This is a brief profile of me. I was a really shy little kid, and deep down inside, I'm still a really shy little kid. Over the years I've learned to disguise that about myself, and people who know me now are routinely astonished to hear me describe myself in those terms, but there you have it. Underneath the exuberance and bluster is a really shy little kid. For every inner voice that says "hey, go be friendly," or "smile at that person," another quieter voice is whispering in my other ear things like, "oh, dear, what if that person doesn't remember you?" or, "look the other way and pretend you didn't see them." Ninety-nine percent of the time I vanquish the shy voice and bounce through my life as if my middle name was Cool and my shampoo was called "Social Poise and Confidence." But there's always that pesky little One Percent left over. I hate that One Percent. That One Percent makes me blush (oh, ruddy cheeks, ye bane of my existence!) and walk away quickly with my head down when faced with circumstances that I know not how to handle.

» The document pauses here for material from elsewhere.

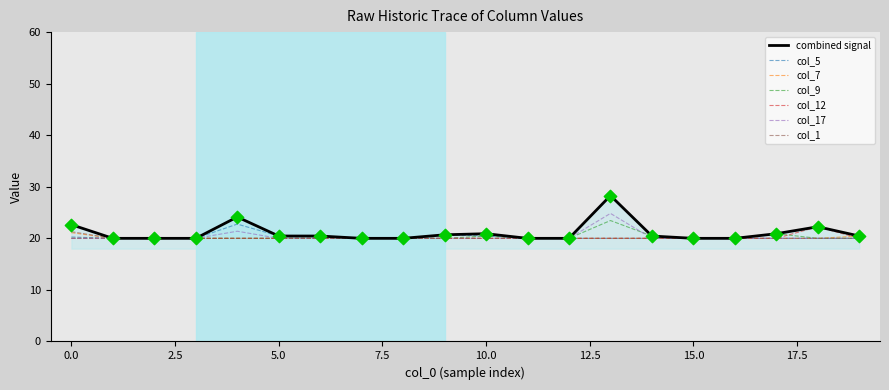

At how many categories does at least one series exceed 22?

4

Remember that date I went on about a week ago? Well, things are still going well. Really well, in fact. We'll call the fella in question Leo. Last night Leo called me and said, "Hey, I've got my spanish class at a coffee shop really near your house, so how about I call you when it's over at 9:30 and we can hang out?" I'm pretty infatuated with this guy right now, so while in my mouth I believe I said, 'Oh, sure, that sounds cool," in my head I giggled stupidly and burbled something like "Ohmigod, your hair is so sexy." Later that night, I was out on a walk while I talked to my mom on the phone. I hung up, and noticed that I was right nearby the coffeeshop where Leo and my friend Schwupna were having their Spanish class, and it was 9:30.
"Hey," said my good and brave voice. "You're right near by, they're wrapping up the lesson about now, and you haven't seen Schwupna in a week or so, so why don't you just walk over and surprise them?"
My One Percent immediately interjected. "Oh, no, no, no, Cheastypants. You just started seeing this guy. Showing up at his Spanish lesson will send a very stalker-ish vibe, and you really want to avoid that."
"Oh, pshaw," scoffed Brave Voice. "It won't look stalker at all, and besides, you really just want to say hi to Schwupna. This is a totally valid and brave idea."
Accustomed to ignoring One Percent and listening to Brave Voice, I walked over to the coffee shop. I sauntered through the door, and there in the front were Leo and Schwupna, sitting with their Spanish teacher. I walked over and sat down.
"Hola, amigos!' I chirped merrily. Schwupna looked up and gave me an appropriately exuberant greeting. "Cheastika von Schwitzie!" she crowed, "Give me a hug, my love!" Yay, hugs! But then I looked at Leo and the Spanish teacher, and they were both looking at me like I was wearing a t-shirt that said I Heart Abortions. Crickets, crickets.
"Um, hi there!" I ventured. Leo belatedly remembered his manners and introduced me to the Spanish teacher, who shook my hand somewhat curtly and then immediately returned to the lesson.
"Y cómo se dice "necktie" en español?" Leo and Schwupna bent their heads back over their Spanish text book.
I started to get that weird stomach feeling that comes whenever I act against the dictates of the ever-prudent One Percent and start to regret it. Shitballs. I knew it, Brave Voice. I do look like a stalker! Oh, crap. Now I'm going to start blushing. Great.
Luckily for me, my phone started ringing, giving me just the excuse I needed to run like the wind. It was Cookie, a true and wonderful friend who promptly assured me that I wasn't totally weird for stopping by. I love her for promoting my somewhat tenuous grasp on reality. I hereby vow to listen just a leeeeeetle more carefully to you, One Percent. You have my sincere apologies.